Dutifully, she thanks God for the pious mother who raised her in the Church. Privately, she wishes her mother were in heaven, where, sainted, she would be...safe.

It is impossible to be truly holy in this house. There is no place for contemplation, not when her mother will not let her close the door to her room. Not when her mother's eyes follow her constantly, questioning her if she is too quiet, too solemn.

She prays for Cecilia. Father Mackey says that she is in heaven, but Bonnie knows this is a lie put forth to comfort her mother. Cecilia took her own life, removed herself from the possibility of grace. She is damned.

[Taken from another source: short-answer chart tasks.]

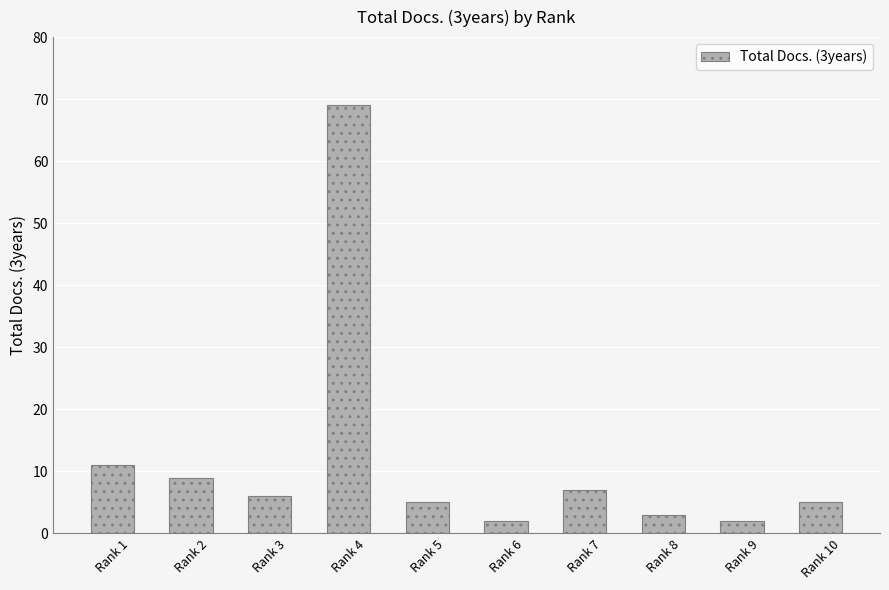

What is the approximate value at Rank 5?

5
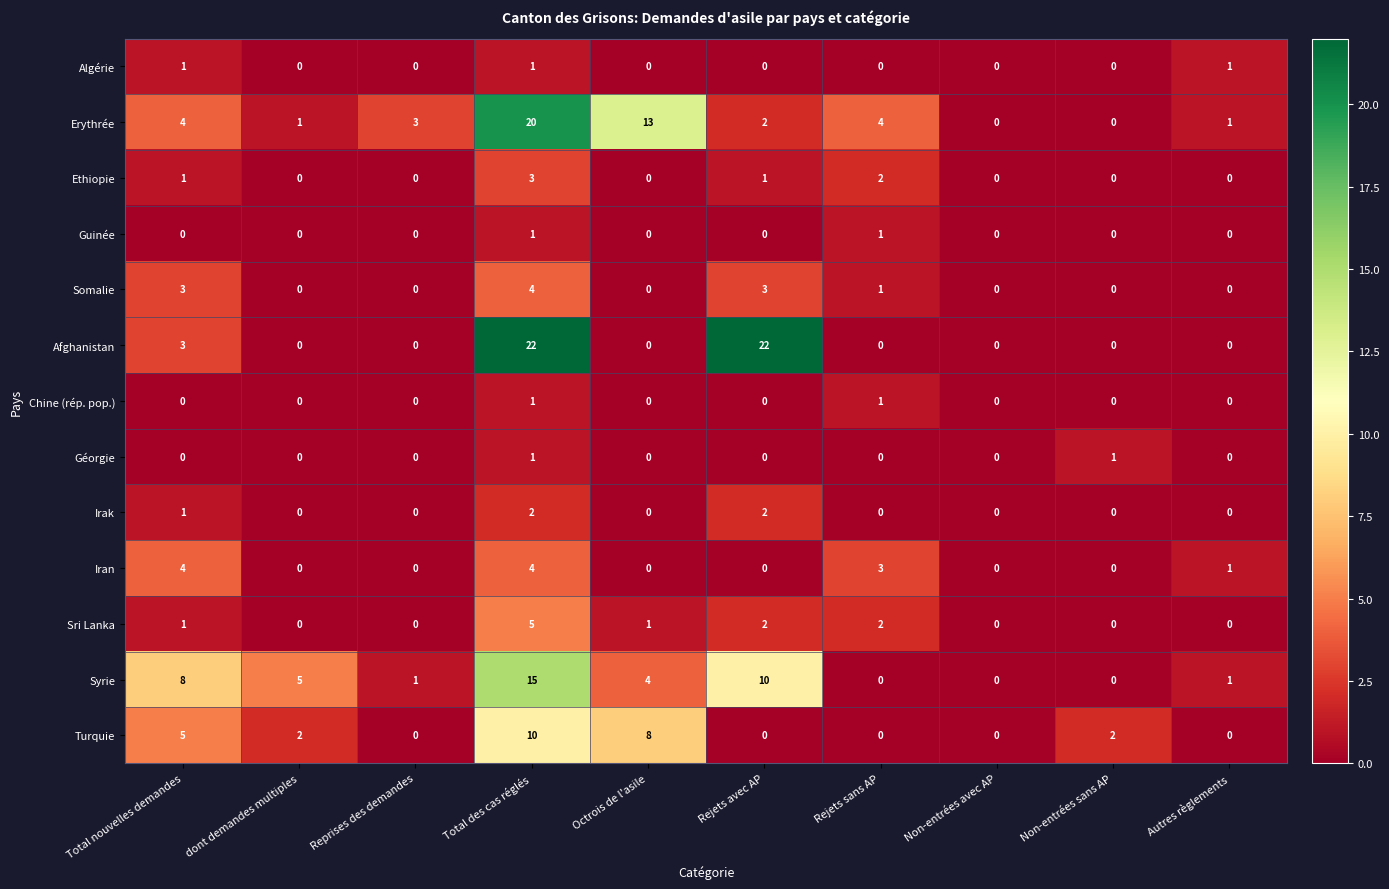

True or false: Chine (rép. pop.) has a value of 0 at Total nouvelles demandes.

True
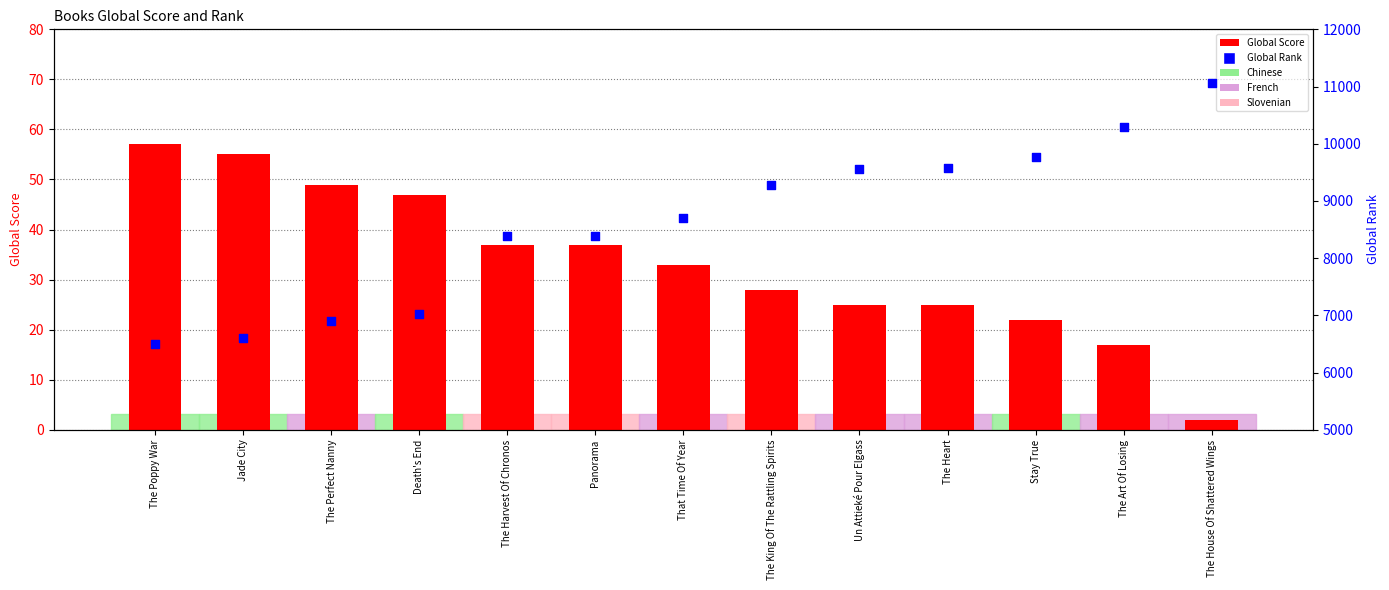

Which series contains the highest Y value?

Global Rank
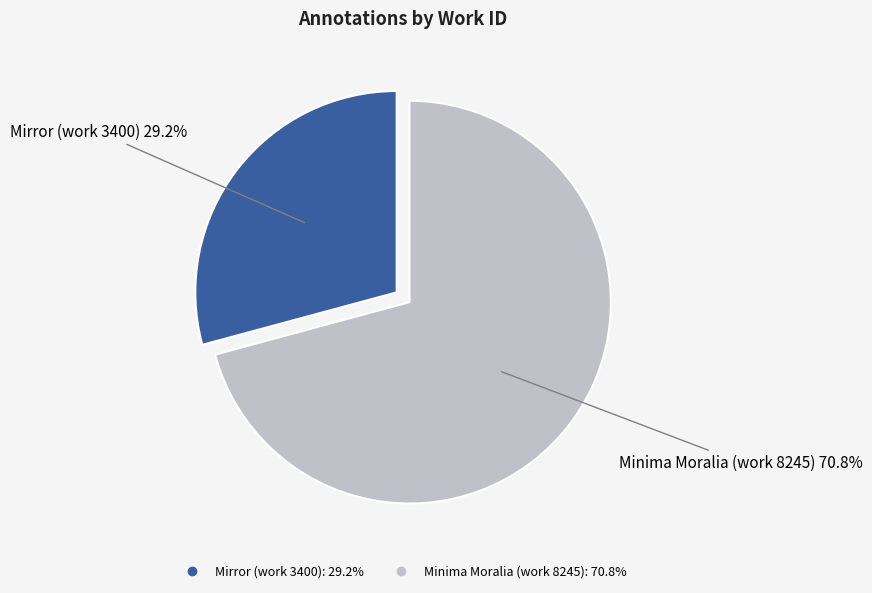

Is it true that Minima Moralia (work 8245) is 83% of the pie?

False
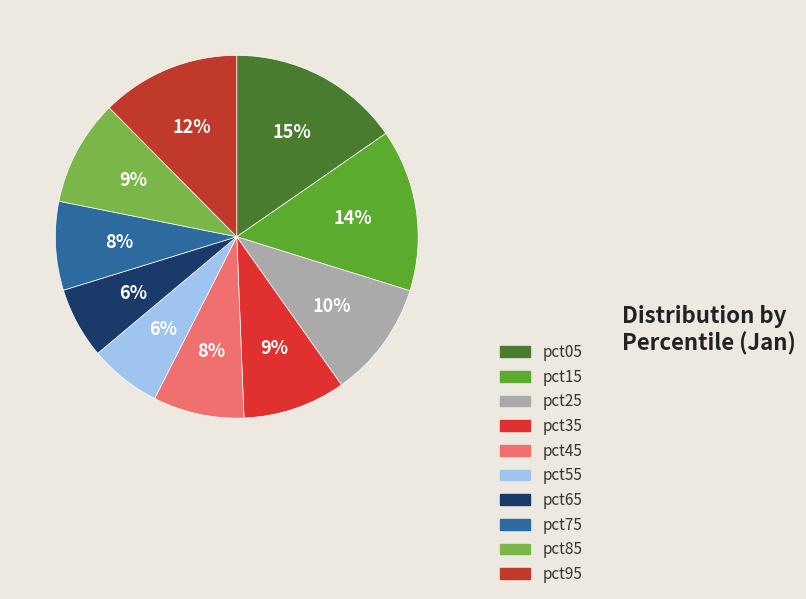

Is it true that pct05 is 15% of the pie?

True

But she is free. Bonnie crosses herself hastily, knowing the thought for a sin. But like all sins, it is too tantalizing to forget immediately.

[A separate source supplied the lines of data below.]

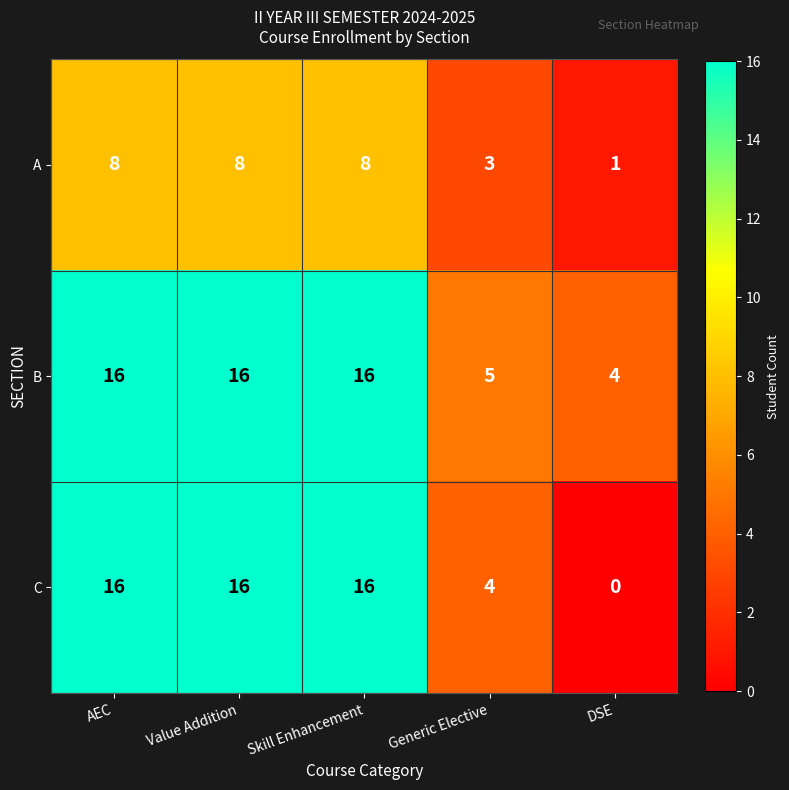

Reading left to right, extract all data points from this chart.

A: AEC=8	Value Addition=8	Skill Enhancement=8	Generic Elective=3	DSE=1
B: AEC=16	Value Addition=16	Skill Enhancement=16	Generic Elective=5	DSE=4
C: AEC=16	Value Addition=16	Skill Enhancement=16	Generic Elective=4	DSE=0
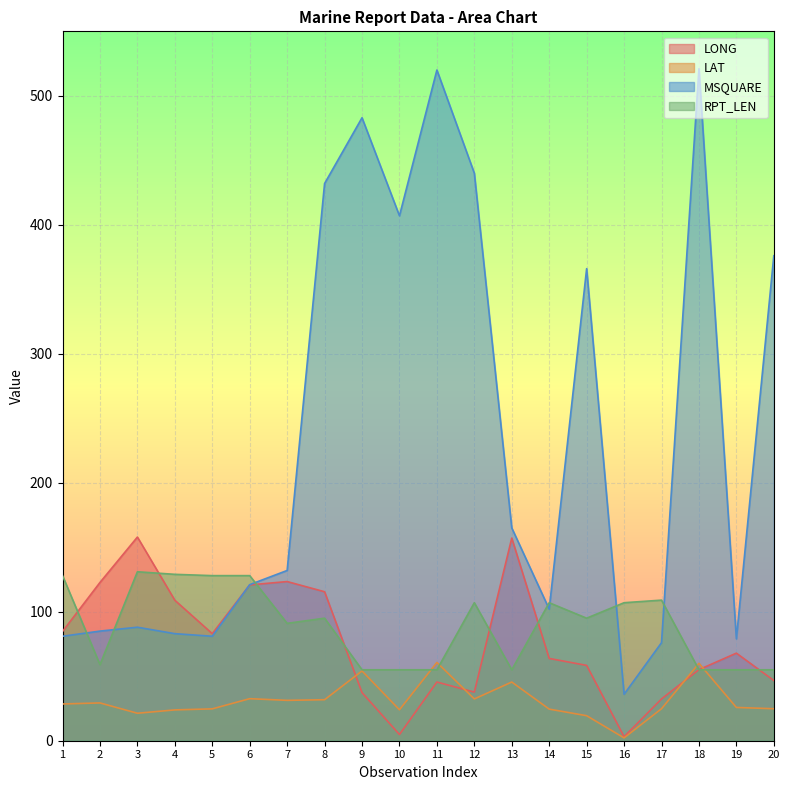

What is the difference between the maximum and minimum values in the RPT_LEN series?

76.0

She lies in bed at night, watches the curtains flutter at the window. Goes to sleep, and dreams of heaven.

4. Mary–Normal

She never cared about cheerleading very much. Mary reads books, and she is just as smart as Therese, even if Therese doesn't know it. If anything, she is smarter than Therese, because she figured out early that it didn't pay to make her intelligence obvious. Not in their house.

Cheerleading was just a means to an end. Sometimes, Mary wants to stop being the exception to every rule. She has gone to Immaculate Heart since she was in kindergarten, but even though she has known her classmates forever she has never been part of their lives. Mary and her sisters live like fish in an aquarium, separated from the world around them by the invisible walls of their mother's obsessions and their father's blindness.

While she is a cheerleader, those walls become, briefly, thinner. She has a language in common with the other girls, even if it does consist of words spelled out with their arms. But one day she comes home from practice smelling like cigarette smoke, and that is the end.

"This is where you belong, anyway." Her mother bends to kiss her forehead, and Mary, looks down, pretending not to see the triumph in her mother's eyes.

5. Therese–Older

She hides the papers from Brown for weeks after she gets them, deflecting her parents' inquiries with shrugs and smiles.

Therese has spent the last four years working for her freedom. Her GPA, her class standing, all the awards she has won, not for their own sakes but for the right to list them on a college application—they are her ticket out.

For years, she has deferred all her hopes. Borne her mother's outrageous restrictions by telling herself that when she is older, she will be free.

Her mother finds the papers while Therese is at school. Cleaning her room, she says, though Therese keeps her room immaculate so that her mother will never have the excuse to snoop.

Her parents take her aside after dinner, and explain that Brown is too far away, too expensive. Her mother suggests St. Catherine's, the teacher's college near their school. "Your father could take you on his way to work in the morning," her mother says, smiling, because she knows she has won.

Therese goes to her room and strips her walls of her plaques and honor roll certificates, staring at the blankness. Thinks of Cecilia.

Wonders why she even bothered to try.